▶ [Working data]

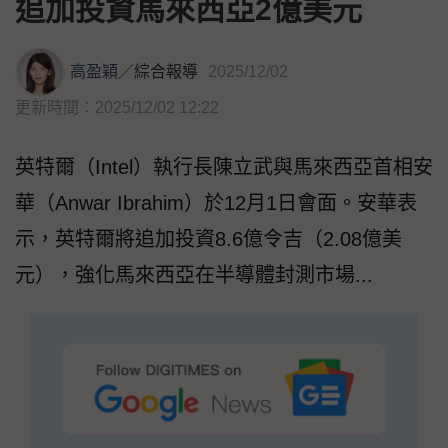
追加投資馬來西亞2億美元
高盈穎
／
綜合報導
2025/12/02
更新時間：2025/12/02 12:22
英特爾（Intel）執行長陳立武與馬來西亞首相安
華（Anwar Ibrahim）於12月1日會面。安華表
示，英特爾將追加投資8.6億令吉（2.08億美
元），強化馬來西亞在半導體封測市場...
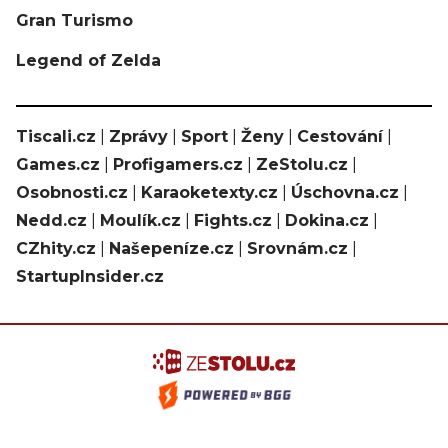
Gran Turismo
Legend of Zelda
Tiscali.cz
|
Zprávy
|
Sport
|
Ženy
|
Cestování
|
Games.cz
|
Profigamers.cz
|
ZeStolu.cz
|
Osobnosti.cz
|
Karaoketexty.cz
|
Úschovna.cz
|
Nedd.cz
|
Moulík.cz
|
Fights.cz
|
Dokina.cz
|
CZhity.cz
|
Našepeníze.cz
|
Srovnám.cz
|
StartupInsider.cz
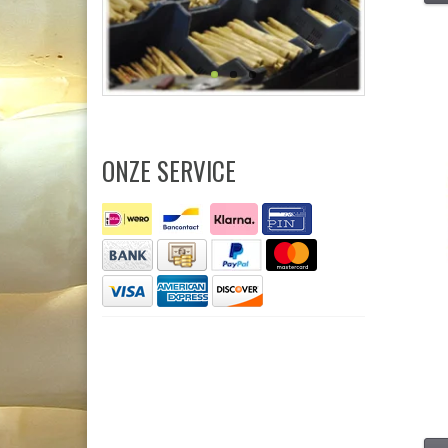
ONZE SERVICE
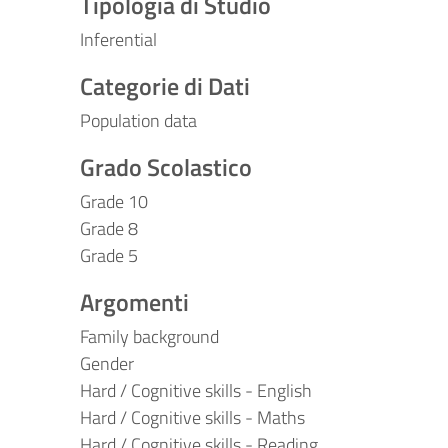
Tipologia di Studio
Inferential
Categorie di Dati
Population data
Grado Scolastico
Grade 10
Grade 8
Grade 5
Argomenti
Family background
Gender
Hard / Cognitive skills - English
Hard / Cognitive skills - Maths
Hard / Cognitive skills - Reading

▶ [What this task involves]
Leave out the pictures and copy everything else in the records word for word.

▶ [Final answer]
追加投資馬來西亞2億美元
高盈穎
／
綜合報導
2025/12/02
更新時間：2025/12/02 12:22
英特爾（Intel）執行長陳立武與馬來西亞首相安
華（Anwar Ibrahim）於12月1日會面。安華表
示，英特爾將追加投資8.6億令吉（2.08億美
元），強化馬來西亞在半導體封測市場...
Gran Turismo
Legend of Zelda
Tiscali.cz
|
Zprávy
|
Sport
|
Ženy
|
Cestování
|
Games.cz
|
Profigamers.cz
|
ZeStolu.cz
|
Osobnosti.cz
|
Karaoketexty.cz
|
Úschovna.cz
|
Nedd.cz
|
Moulík.cz
|
Fights.cz
|
Dokina.cz
|
CZhity.cz
|
Našepeníze.cz
|
Srovnám.cz
|
StartupInsider.cz
ONZE SERVICE
Tipologia di Studio
Inferential
Categorie di Dati
Population data
Grado Scolastico
Grade 10
Grade 8
Grade 5
Argomenti
Family background
Gender
Hard / Cognitive skills - English
Hard / Cognitive skills - Maths
Hard / Cognitive skills - Reading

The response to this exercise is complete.